Di fatto, quindi, Questo mondo non mi renderà cattivo prende lo schema della prima serie e applica un ulteriore livello di complessità, un livello che avrebbe potuto far saltare tutto, che potrebbe allontanare parte del pubblico, ma che dà un grande valore alla serie di Zerocalcare. Lo dà a lui e lo dà a Netflix, che ha deciso di credere in un prodotto che ha tutto per essere divisivo e anti-ecumenico, in un paese che geneticamente guarda a destra e che ha da pochi mesi eletto il governo più di destra della sua storia. In questo contesto, una serie che chiama nazisti dei personaggi che si danno di gomito con le forze maggioritarie del paese è un atto forte e non scontato. Da parte di tutti gli attori in campo. Ed è senza alcun dubbio l’aspetto più interessante di tutta la serie.
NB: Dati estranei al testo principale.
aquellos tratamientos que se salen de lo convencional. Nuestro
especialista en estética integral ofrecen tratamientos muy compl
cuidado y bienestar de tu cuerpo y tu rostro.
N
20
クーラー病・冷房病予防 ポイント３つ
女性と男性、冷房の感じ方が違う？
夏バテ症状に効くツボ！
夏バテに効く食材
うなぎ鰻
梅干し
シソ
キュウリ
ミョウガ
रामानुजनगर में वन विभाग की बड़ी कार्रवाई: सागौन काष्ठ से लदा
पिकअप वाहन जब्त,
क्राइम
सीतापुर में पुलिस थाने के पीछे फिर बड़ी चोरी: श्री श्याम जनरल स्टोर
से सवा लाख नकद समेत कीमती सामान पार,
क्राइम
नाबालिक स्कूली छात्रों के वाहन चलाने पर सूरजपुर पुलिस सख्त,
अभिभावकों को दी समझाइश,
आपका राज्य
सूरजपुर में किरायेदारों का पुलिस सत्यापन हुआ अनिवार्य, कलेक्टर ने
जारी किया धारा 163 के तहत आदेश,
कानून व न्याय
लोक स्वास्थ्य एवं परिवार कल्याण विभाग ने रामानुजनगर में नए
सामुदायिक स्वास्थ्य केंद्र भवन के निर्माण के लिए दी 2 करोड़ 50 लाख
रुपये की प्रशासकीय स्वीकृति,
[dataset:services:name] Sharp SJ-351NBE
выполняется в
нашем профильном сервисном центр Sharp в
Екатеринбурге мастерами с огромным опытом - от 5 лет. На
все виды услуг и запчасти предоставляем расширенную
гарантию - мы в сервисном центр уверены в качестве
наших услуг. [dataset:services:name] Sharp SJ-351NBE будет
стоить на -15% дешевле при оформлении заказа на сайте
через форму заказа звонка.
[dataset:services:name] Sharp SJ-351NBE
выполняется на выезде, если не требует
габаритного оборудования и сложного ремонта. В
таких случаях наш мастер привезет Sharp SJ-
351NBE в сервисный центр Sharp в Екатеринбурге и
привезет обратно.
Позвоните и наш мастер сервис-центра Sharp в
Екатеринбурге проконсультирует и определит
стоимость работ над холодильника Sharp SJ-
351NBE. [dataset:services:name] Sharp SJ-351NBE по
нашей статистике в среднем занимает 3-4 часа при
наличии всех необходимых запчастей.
Perché quando uno è bravo e riesce a mantenersi ad alti livelli per tanti anni, poi il fatto che la sua serie faccia ridere, che abbia i suoi momento riflessivi e pure quelli da lacrimuccia, senza che nessuno di questi aspetti oscuri gli altri, beh ti pare quasi che sia il minimo sindacale. E invece no, Zerocalcare è un caso unico, perché stiamo parlando di un autore che ormai da quasi 15 anni riesce a mantenere uno standard talmente impressionante che non mi vengono in mente altri riferimenti. Anche perché il suo non è mai un lavoro che gioca sulla difensiva, al contrario: ogni puntata è piena zeppa di idee, riferimenti, invenzioni e intuizioni (Silvio Orlando, tipo?), come se non fosse mai abbastanza. E alla fine il vero motivo per guardare Questo mondo non mi renderà cattivo è tutto qui ed è tutto in quello che Michele Rech ha fatto in questi anni, nel modo in cui l’ha fatto e in cui l’ha presentato.